Exercise objective:
Please repeat every record below exactly as written, but leave out the pictures.

Input data:
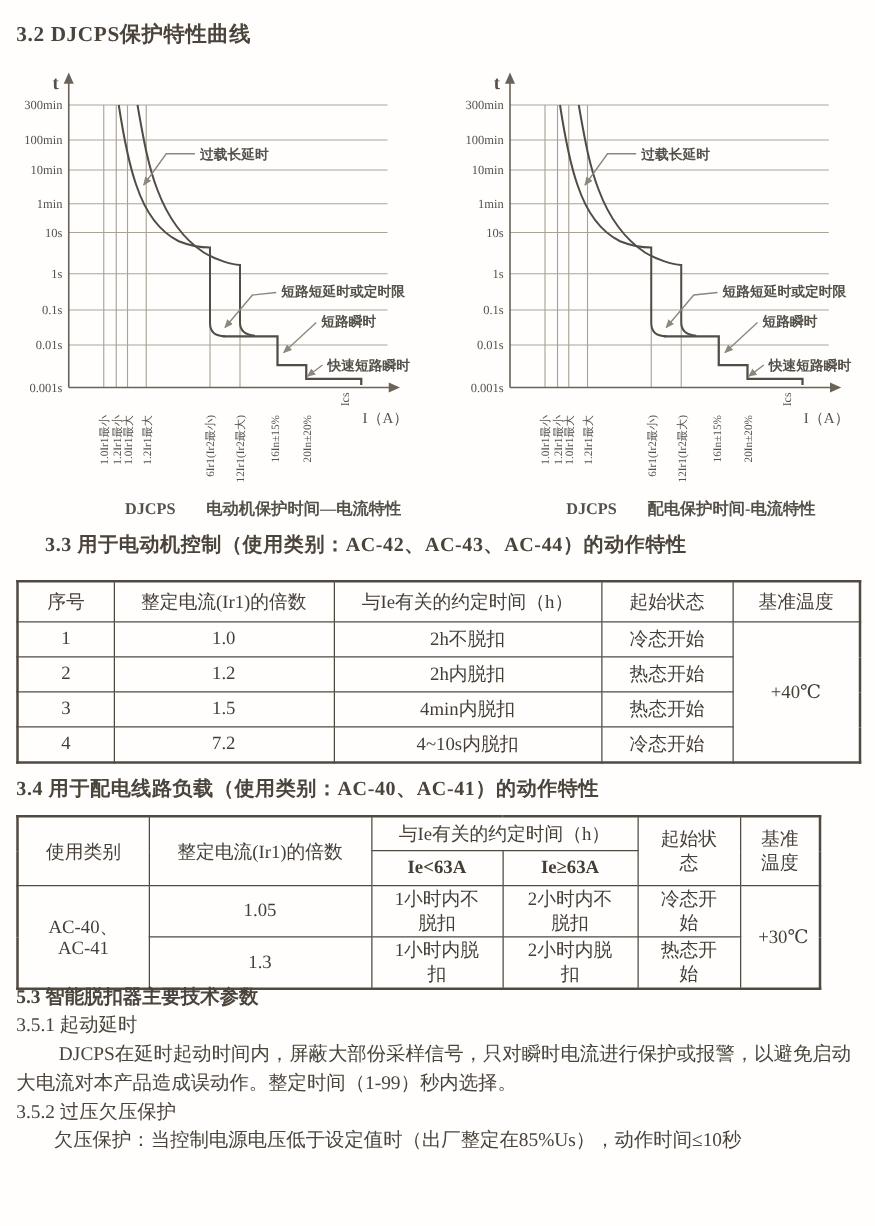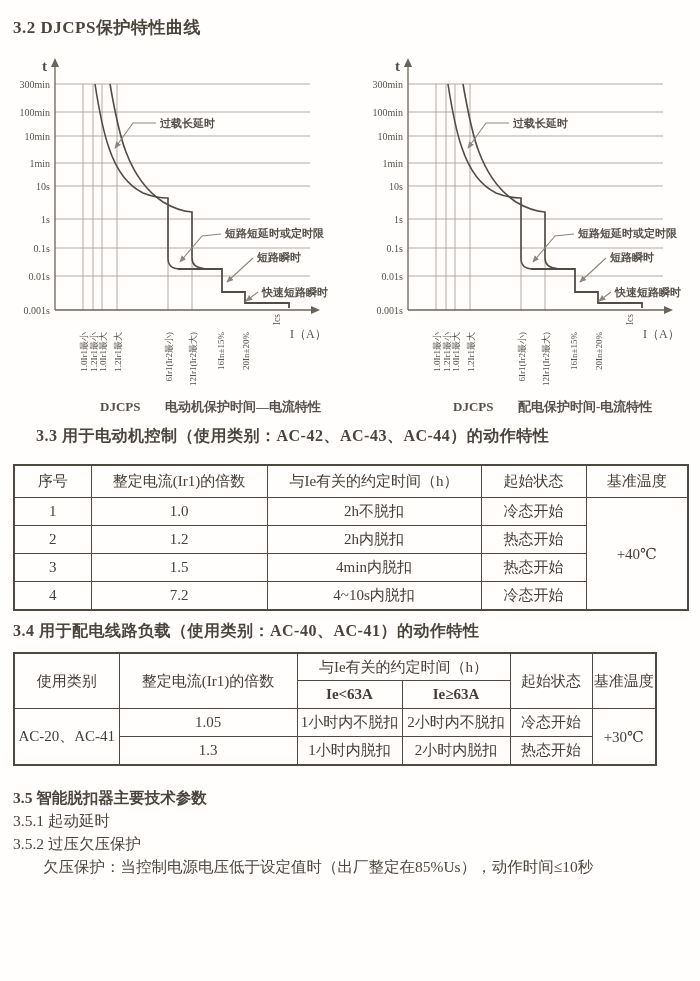--- a/index.html
+++ b/index.html
@@ -19,7 +19,7 @@
   table{position:absolute;border-collapse:collapse;table-layout:fixed;
         font-size:15px;color:#443e37;background:#fffefd;}
   th,td{border:1.6px solid #504941;text-align:center;font-weight:normal;
-        padding:1px 1px;overflow:hidden;}
+        padding:1px 14px;overflow:hidden;}
   #table-motor{left:13px;top:464px;width:674px;border:2px solid #504941;}
   #table-motor thead th{height:29px;}
   #table-motor tbody td{height:25px;}

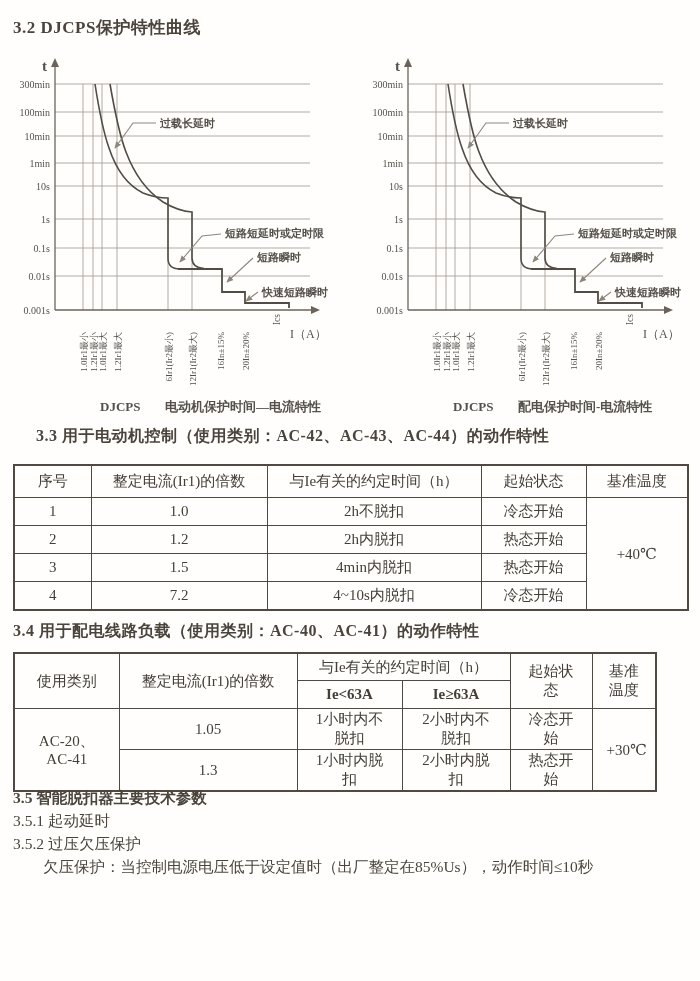--- a/index.html
+++ b/index.html
@@ -236,7 +236,7 @@
     </thead>
     <tbody>
       <tr>
-        <td rowspan="2">AC-20、AC-41</td>
+        <td rowspan="2">AC-40、AC-41</td>
         <td>1.05</td>
         <td>1小时内不脱扣</td>
         <td>2小时内不脱扣</td>

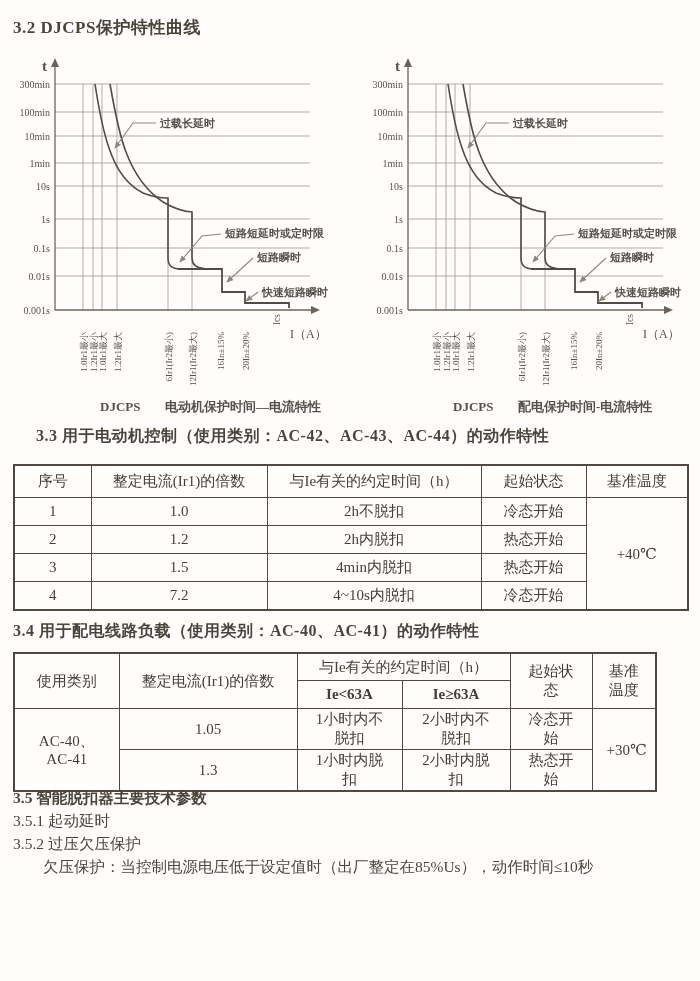--- a/index.html
+++ b/index.html
@@ -253,7 +253,7 @@
   </table>
 
   <div class="textblock">
-    <div class="sec2" style="font-weight:bold">3.5 智能脱扣器主要技术参数</div>
+    <div class="sec2" style="font-weight:bold">5.3 智能脱扣器主要技术参数</div>
     <div>3.5.1 起动延时</div>
     <div>3.5.2 过压欠压保护</div>
     <div class="indent">欠压保护：当控制电源电压低于设定值时（出厂整定在85%Us），动作时间≤10秒</div>

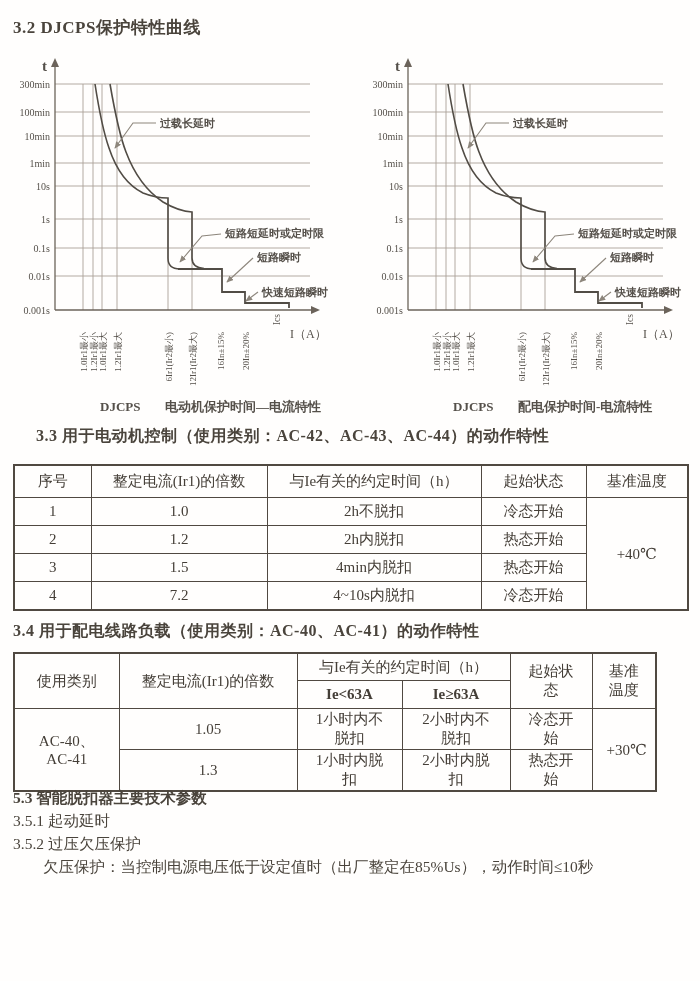--- a/index.html
+++ b/index.html
@@ -255,6 +255,7 @@
   <div class="textblock">
     <div class="sec2" style="font-weight:bold">5.3 智能脱扣器主要技术参数</div>
     <div>3.5.1 起动延时</div>
+    <p class="para">DJCPS在延时起动时间内，屏蔽大部份采样信号，只对瞬时电流进行保护或报警，以避免启动大电流对本产品造成误动作。整定时间（1-99）秒内选择。</p>
     <div>3.5.2 过压欠压保护</div>
     <div class="indent">欠压保护：当控制电源电压低于设定值时（出厂整定在85%Us），动作时间≤10秒</div>
   </div>

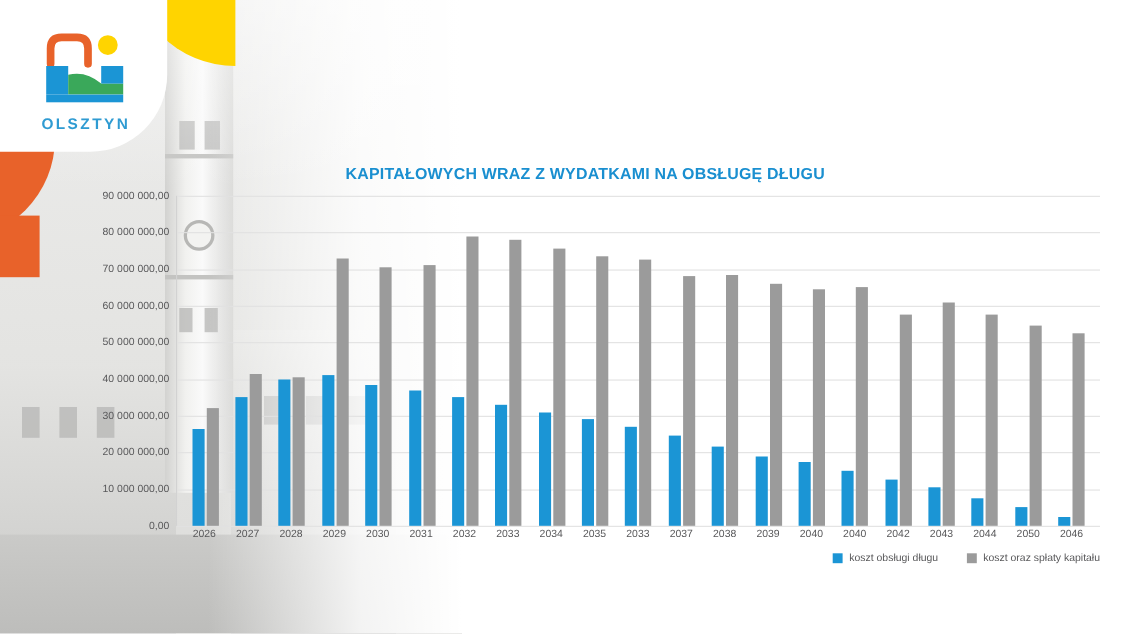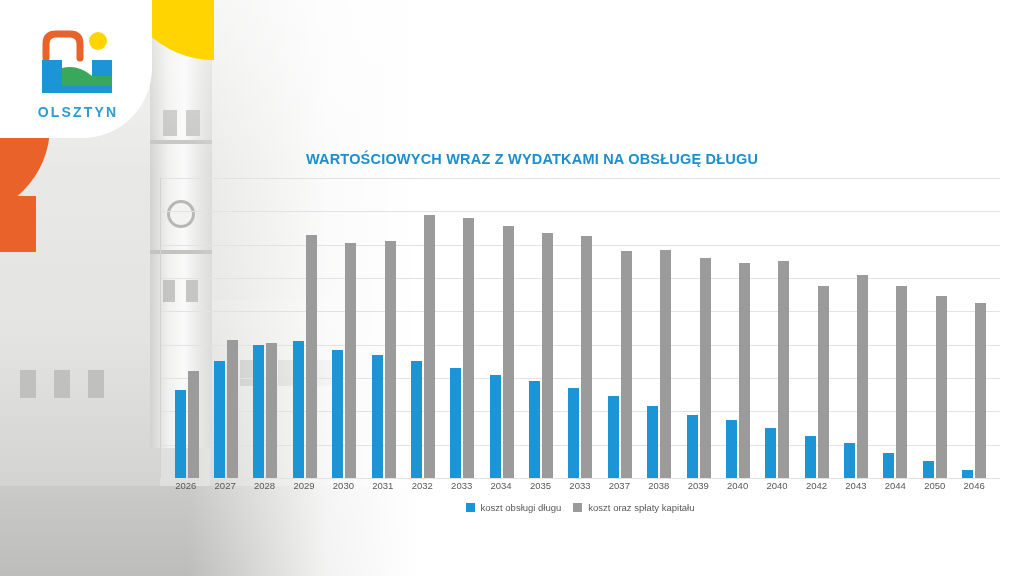--- a/index.html
+++ b/index.html
@@ -304,7 +304,7 @@
 <div class="chart-area">
   <div class="chart-title">
     <br>
-    <span>WARTOŚCIOWYCH WRAZ Z WYDATKAMI NA OBSŁUGĘ DŁUGU</span>
+    <span>KAPITAŁOWYCH WRAZ Z WYDATKAMI NA OBSŁUGĘ DŁUGU</span>
   </div>
 
   <div class="plot-outer">

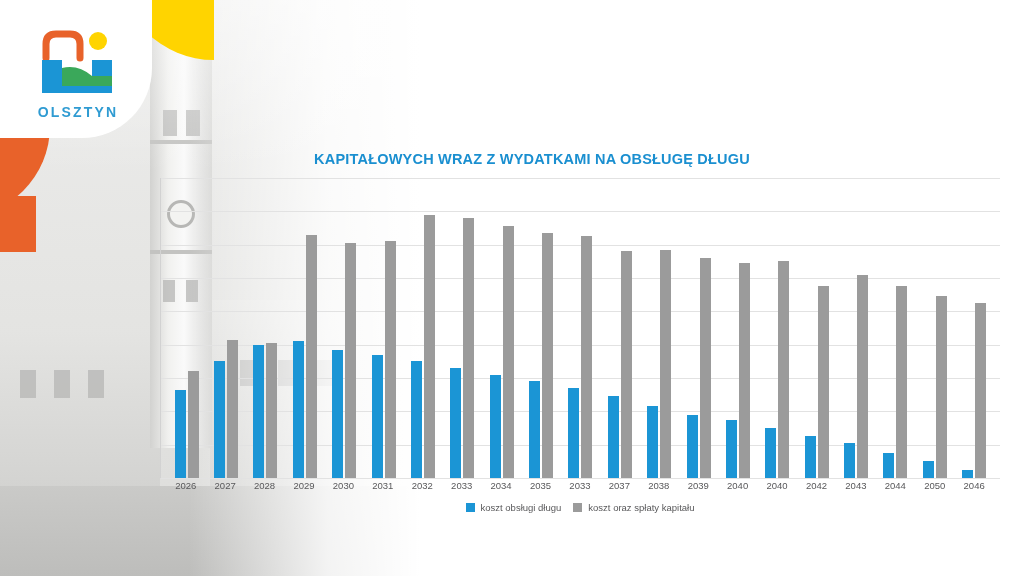--- a/index.html
+++ b/index.html
@@ -308,6 +308,18 @@
   </div>
 
   <div class="plot-outer">
+    <div class="y-labels" id="y-labels">
+        <div style="top: 0px;">90 000 000,00</div>
+        <div style="top: 33.3333px;">80 000 000,00</div>
+        <div style="top: 66.6667px;">70 000 000,00</div>
+        <div style="top: 100px;">60 000 000,00</div>
+        <div style="top: 133.333px;">50 000 000,00</div>
+        <div style="top: 166.667px;">40 000 000,00</div>
+        <div style="top: 200px;">30 000 000,00</div>
+        <div style="top: 233.333px;">20 000 000,00</div>
+        <div style="top: 266.667px;">10 000 000,00</div>
+        <div style="top: 300px;">0,00</div>
+      </div>
     <div class="plot" id="plot">
       <div id="gridlines">
           <div class="gridline" style="top: 0px;"></div>

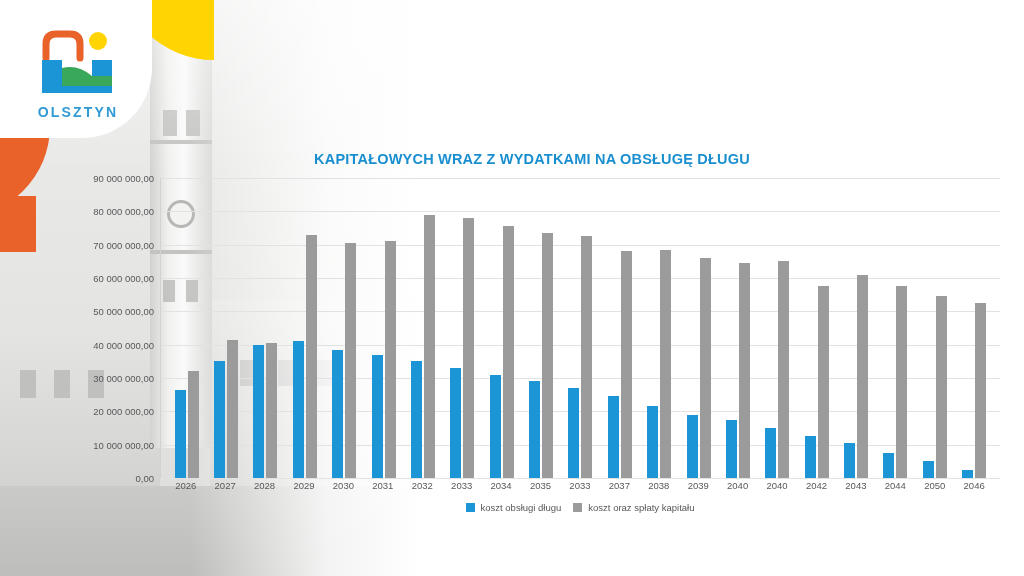--- a/index.html
+++ b/index.html
@@ -246,8 +246,8 @@
     position: absolute;
     left: 104px; right: 8px; top: 324px;
     display: flex;
-    justify-content: center;
-    gap: 12px;
+    justify-content: flex-end;
+    gap: 26px;
     align-items: center;
   }
   .legend .item { display: flex; align-items: center; gap: 6px; }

Solution to this problem:
--- a/index.html
+++ b/index.html
@@ -19,7 +19,7 @@
   table{position:absolute;border-collapse:collapse;table-layout:fixed;
         font-size:15px;color:#443e37;background:#fffefd;}
   th,td{border:1.6px solid #504941;text-align:center;font-weight:normal;
-        padding:1px 1px;overflow:hidden;}
+        padding:1px 14px;overflow:hidden;}
   #table-motor{left:13px;top:464px;width:674px;border:2px solid #504941;}
   #table-motor thead th{height:29px;}
   #table-motor tbody td{height:25px;}

--- a/index.html
+++ b/index.html
@@ -236,7 +236,7 @@
     </thead>
     <tbody>
       <tr>
-        <td rowspan="2">AC-20、AC-41</td>
+        <td rowspan="2">AC-40、AC-41</td>
         <td>1.05</td>
         <td>1小时内不脱扣</td>
         <td>2小时内不脱扣</td>

--- a/index.html
+++ b/index.html
@@ -253,7 +253,7 @@
   </table>
 
   <div class="textblock">
-    <div class="sec2" style="font-weight:bold">3.5 智能脱扣器主要技术参数</div>
+    <div class="sec2" style="font-weight:bold">5.3 智能脱扣器主要技术参数</div>
     <div>3.5.1 起动延时</div>
     <div>3.5.2 过压欠压保护</div>
     <div class="indent">欠压保护：当控制电源电压低于设定值时（出厂整定在85%Us），动作时间≤10秒</div>

--- a/index.html
+++ b/index.html
@@ -255,6 +255,7 @@
   <div class="textblock">
     <div class="sec2" style="font-weight:bold">5.3 智能脱扣器主要技术参数</div>
     <div>3.5.1 起动延时</div>
+    <p class="para">DJCPS在延时起动时间内，屏蔽大部份采样信号，只对瞬时电流进行保护或报警，以避免启动大电流对本产品造成误动作。整定时间（1-99）秒内选择。</p>
     <div>3.5.2 过压欠压保护</div>
     <div class="indent">欠压保护：当控制电源电压低于设定值时（出厂整定在85%Us），动作时间≤10秒</div>
   </div>

--- a/index.html
+++ b/index.html
@@ -304,7 +304,7 @@
 <div class="chart-area">
   <div class="chart-title">
     <br>
-    <span>WARTOŚCIOWYCH WRAZ Z WYDATKAMI NA OBSŁUGĘ DŁUGU</span>
+    <span>KAPITAŁOWYCH WRAZ Z WYDATKAMI NA OBSŁUGĘ DŁUGU</span>
   </div>
 
   <div class="plot-outer">

--- a/index.html
+++ b/index.html
@@ -308,6 +308,18 @@
   </div>
 
   <div class="plot-outer">
+    <div class="y-labels" id="y-labels">
+        <div style="top: 0px;">90 000 000,00</div>
+        <div style="top: 33.3333px;">80 000 000,00</div>
+        <div style="top: 66.6667px;">70 000 000,00</div>
+        <div style="top: 100px;">60 000 000,00</div>
+        <div style="top: 133.333px;">50 000 000,00</div>
+        <div style="top: 166.667px;">40 000 000,00</div>
+        <div style="top: 200px;">30 000 000,00</div>
+        <div style="top: 233.333px;">20 000 000,00</div>
+        <div style="top: 266.667px;">10 000 000,00</div>
+        <div style="top: 300px;">0,00</div>
+      </div>
     <div class="plot" id="plot">
       <div id="gridlines">
           <div class="gridline" style="top: 0px;"></div>

--- a/index.html
+++ b/index.html
@@ -246,8 +246,8 @@
     position: absolute;
     left: 104px; right: 8px; top: 324px;
     display: flex;
-    justify-content: center;
-    gap: 12px;
+    justify-content: flex-end;
+    gap: 26px;
     align-items: center;
   }
   .legend .item { display: flex; align-items: center; gap: 6px; }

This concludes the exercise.